Wydanie nr 41 z 2015 r. (2015-10-14)

Sądowy finał tragicznego wypadku w Zakopanem

MOGLI ŻYĆ...

W lipcu 2010 r. na budowie w Zakopanem zginęło trzech młodych robotników: dwaj bracia z Białowoli i mieszkaniec Cześnik. Sąd Rejonowy w Zakopanem skazał niedawno kierownika budowy na rok i 8 miesięcy więzienia. Trzech innych oskarżonych uniewinnił. Wyrok jest nieprawomocny.

O tragedii pisaliśmy w TZ z 21 lipca 2010 r. („Zginęli w Zakopanem”).

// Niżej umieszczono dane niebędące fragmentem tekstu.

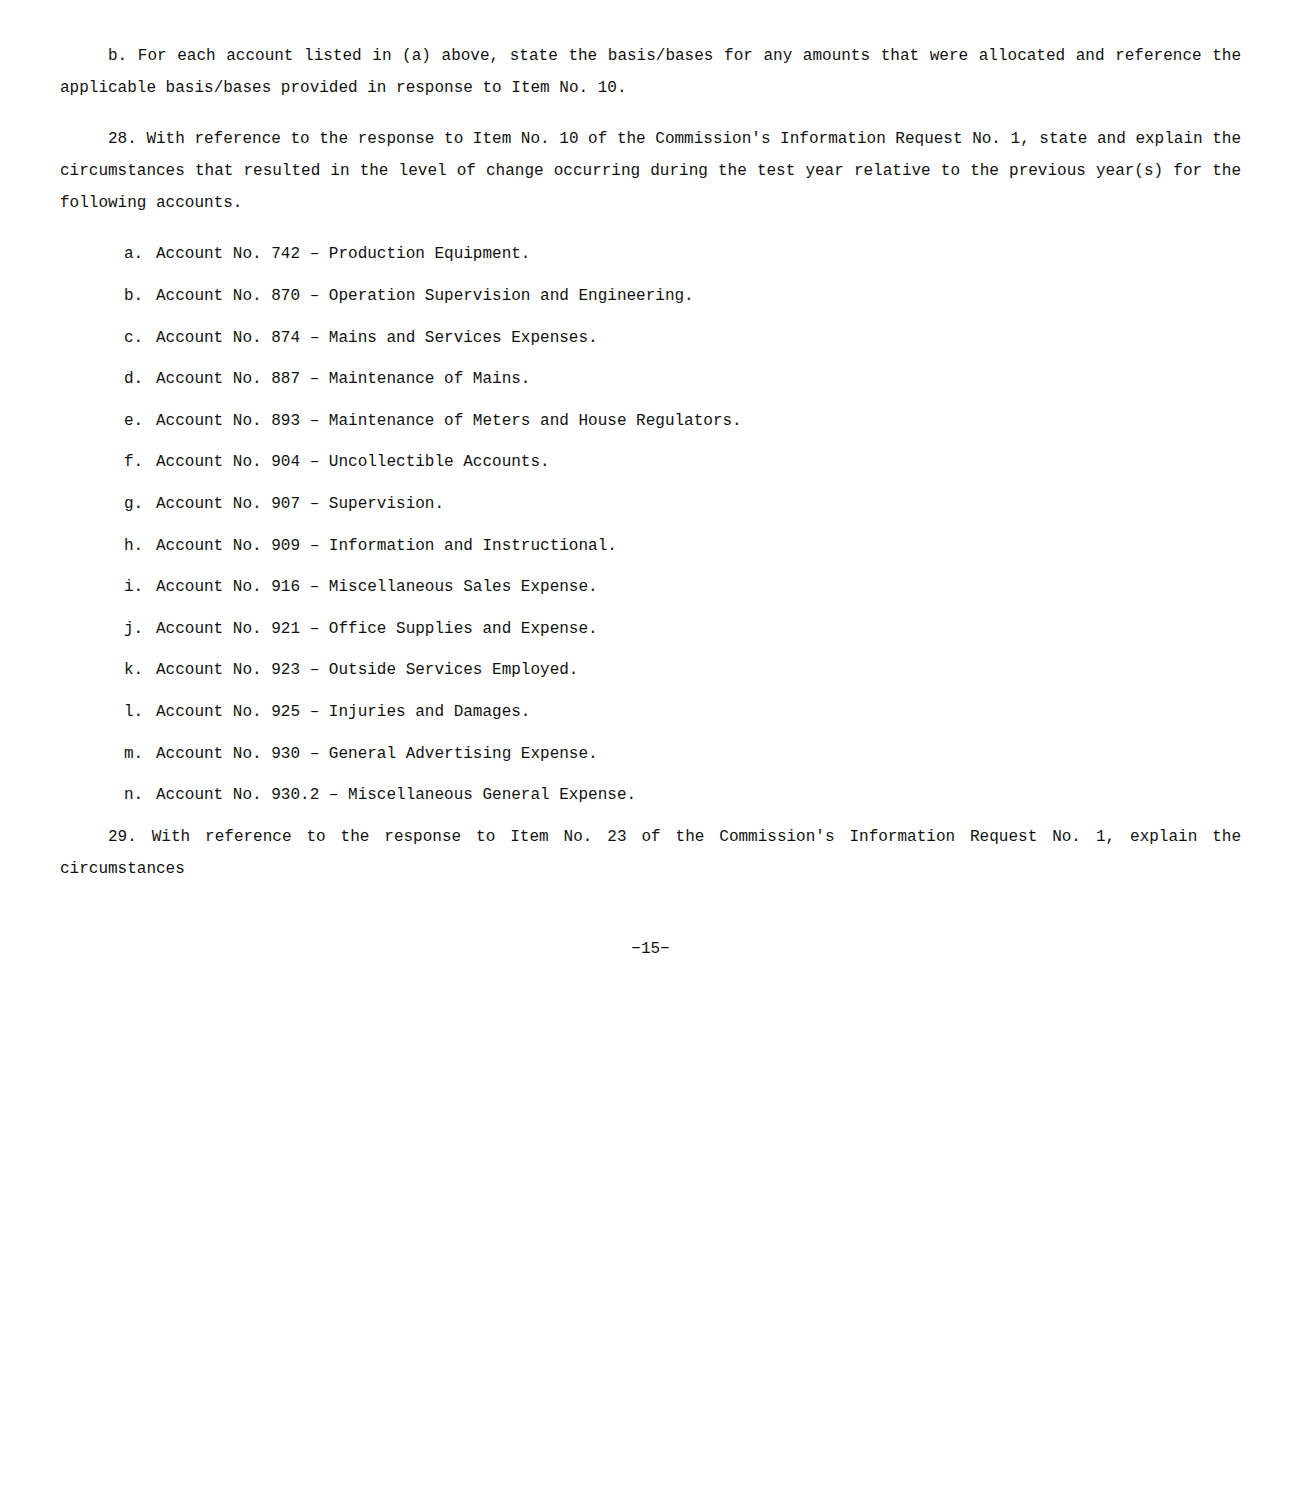b. For each account listed in (a) above, state the basis/bases for any amounts that were allocated and reference the applicable basis/bases provided in response to Item No. 10.
28. With reference to the response to Item No. 10 of the Commission's Information Request No. 1, state and explain the circumstances that resulted in the level of change occurring during the test year relative to the previous year(s) for the following accounts.
a. Account No. 742 – Production Equipment.
b. Account No. 870 – Operation Supervision and Engineering.
c. Account No. 874 – Mains and Services Expenses.
d. Account No. 887 – Maintenance of Mains.
e. Account No. 893 – Maintenance of Meters and House Regulators.
f. Account No. 904 – Uncollectible Accounts.
g. Account No. 907 – Supervision.
h. Account No. 909 – Information and Instructional.
i. Account No. 916 – Miscellaneous Sales Expense.
j. Account No. 921 – Office Supplies and Expense.
k. Account No. 923 – Outside Services Employed.
l. Account No. 925 – Injuries and Damages.
m. Account No. 930 – General Advertising Expense.
n. Account No. 930.2 – Miscellaneous General Expense.
29. With reference to the response to Item No. 23 of the Commission's Information Request No. 1, explain the circumstances
−15−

Mieszkaniec Cześnik (gm. Sitno) – 18-letni Krzysztof M. oraz bracia z Białowoli (gm. Zamość) – 21-letni Wojciech J. i 23-letni Michał J. pojechali do Zakopanego na zarobek. Cieszyli się, że znaleźli zatrudnienie przy przebudowie hotelu (inwestorem był Centralny Ośrodek Sportu), bo pracodawca zaproponował niezłe wynagrodzenie.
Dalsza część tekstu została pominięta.